[[ Dataset section open ]]
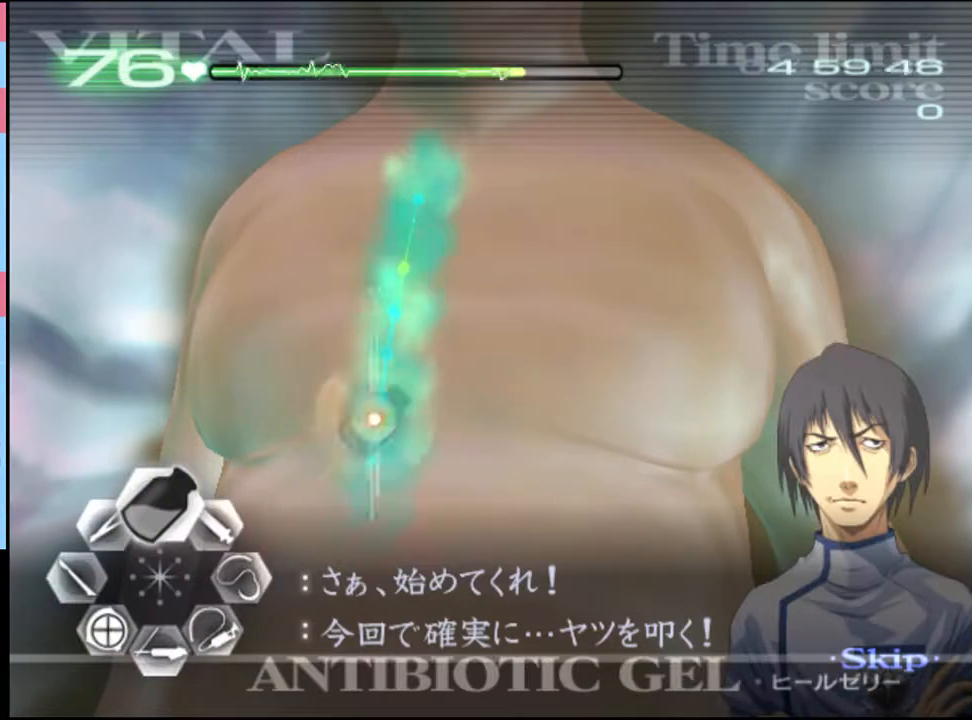
{"keys": ["a"], "mouse": [], "events": [[66, "a", "down"], [166, "w", "down"], [200, "a", "up"], [400, "a", "down"], [433, "w", "up"]]}
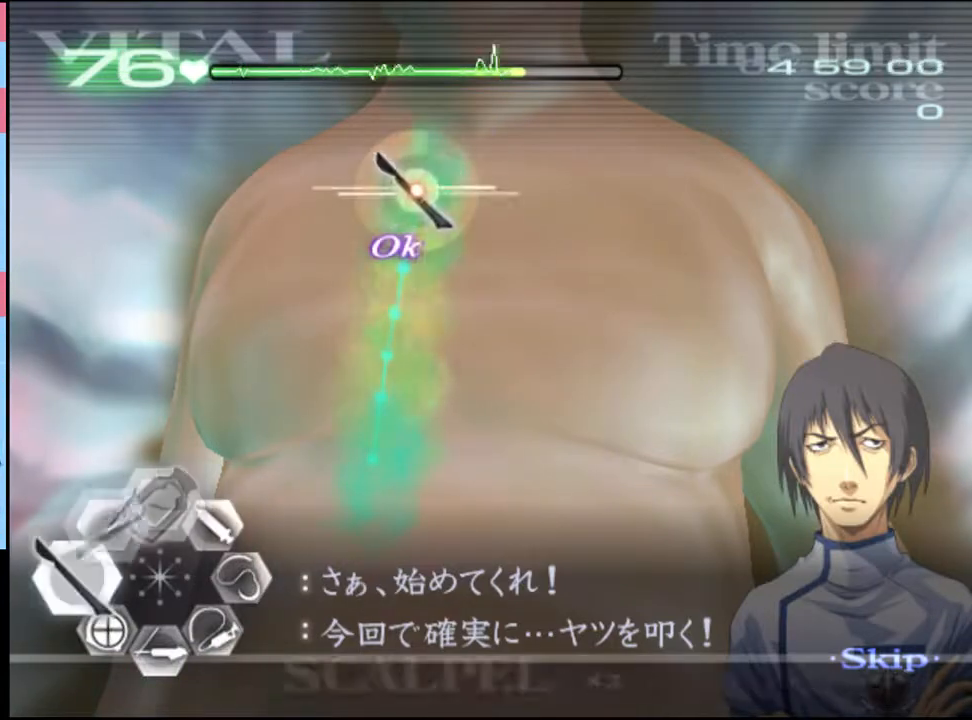
{"keys": ["a"], "mouse": [], "events": [[33, "mouse_left", "down"], [466, "mouse_left", "up"]]}
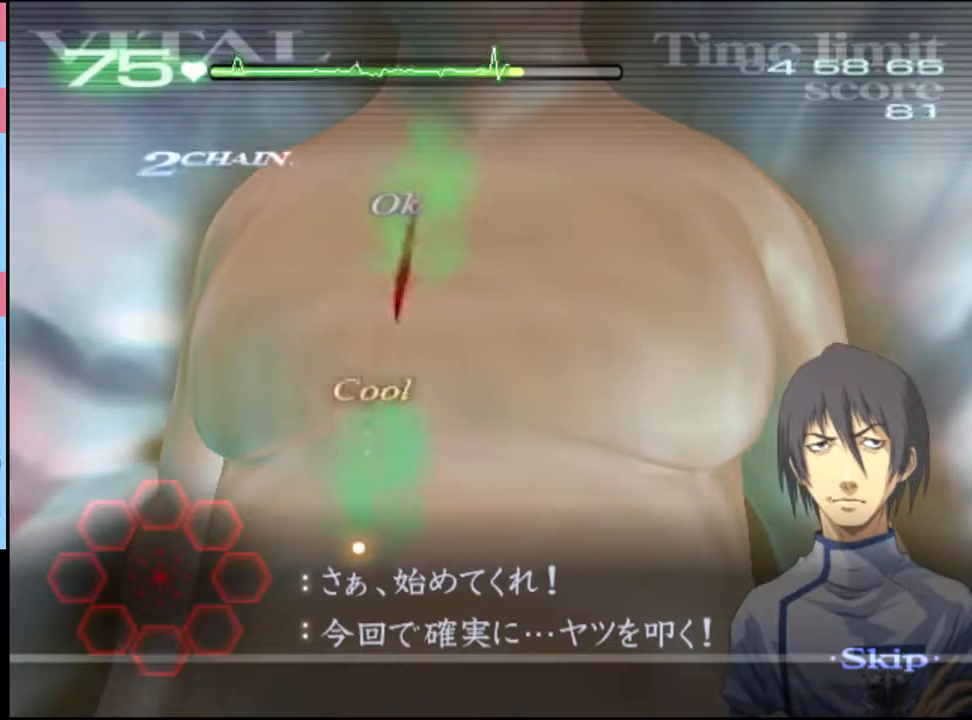
{"keys": [], "mouse": [], "events": [[66, "a", "up"]]}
[[ Dataset section closed ]]
## Exercise
Restate the data above word for word, omitting every picture.

## Exercise response
{"keys": ["a"], "mouse": [], "events": [[66, "a", "down"], [166, "w", "down"], [200, "a", "up"], [400, "a", "down"], [433, "w", "up"]]}
{"keys": ["a"], "mouse": [], "events": [[33, "mouse_left", "down"], [466, "mouse_left", "up"]]}
{"keys": [], "mouse": [], "events": [[66, "a", "up"]]}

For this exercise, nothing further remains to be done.